Littner M, Johnson S F, McCall W V, Anderson W M, Davila D, Hartse S K, Kushida C A, Wise M S, Hirshkowitz M, Woodson B T
VA Greater Los Angeles Healthcare System and UCLA School of Medicine, Sepulveda, CA, USA.
Sleep. 2001 Jun 15;24(4):451-66.
Successful treatment of narcolepsy requires an accurate diagnosis to exclude patients with other sleep disorders, which have different treatments, and to avoid unnecessary complications of drug treatment. Treatment objectives should be tailored to individual circumstances. Modafinil, amphetamine, methamphetamine, dextroamphetamine, methylphenidate, selegiline, pemoline, tricyclic antidepressants, and fluoxetine are effective treatments for narcolepsy, but the quality of published clinical evidence supporting them varies. Scheduled naps can be beneficial to combat sleepiness, but naps seldom suffice as primary therapy. Regular follow up of patients with narcolepsy is necessary to educate patients and their families, monitor for complications of therapy and emergent of other sleep disorders, and help the patient adapt to the disease.

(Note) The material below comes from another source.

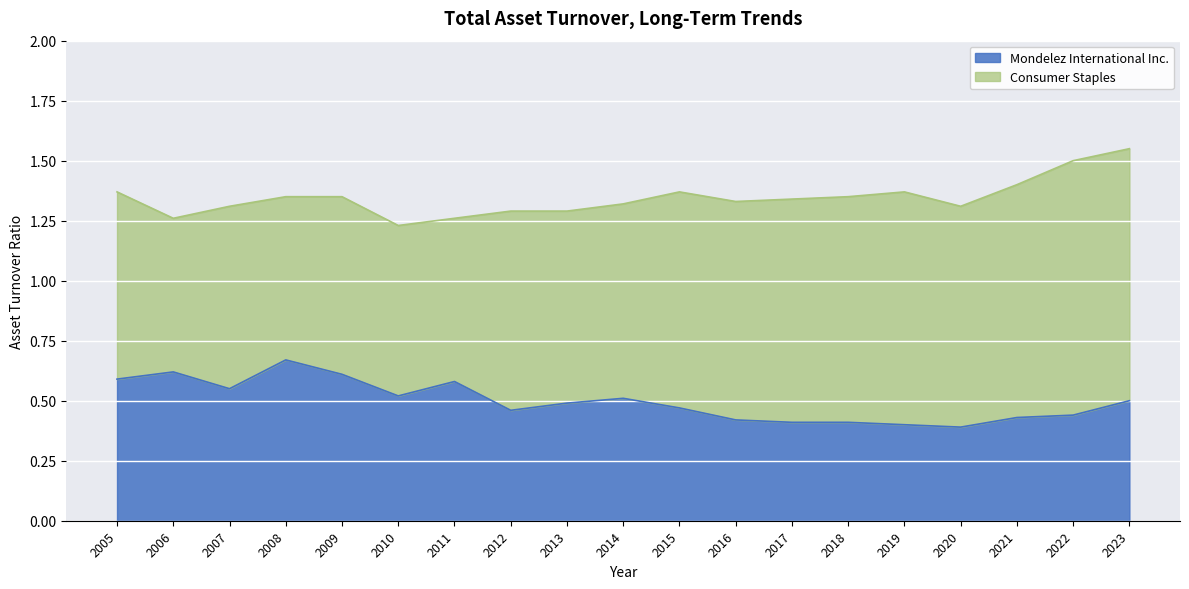

What is the spread (max minus min) of values at 2015?

0.9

发作性睡病的成功治疗需要准确诊断,以排除患有其他睡眠障碍的患者,因为这些疾病有不同的治疗方法,同时避免药物治疗的不必要并发症。治疗目标应根据个体情况量身定制。莫达非尼、苯丙胺、甲基苯丙胺、右旋苯丙胺、哌醋甲酯、司来吉兰、匹莫林、三环类抗抑郁药和氟西汀是治疗发作性睡病的有效药物,但支持它们的已发表临床证据质量各不相同。定时小睡有助于对抗嗜睡,但小睡很少足以作为主要治疗方法。对发作性睡病患者进行定期随访很有必要,以便对患者及其家属进行教育,监测治疗并发症和其他睡眠障碍的出现,并帮助患者适应疾病。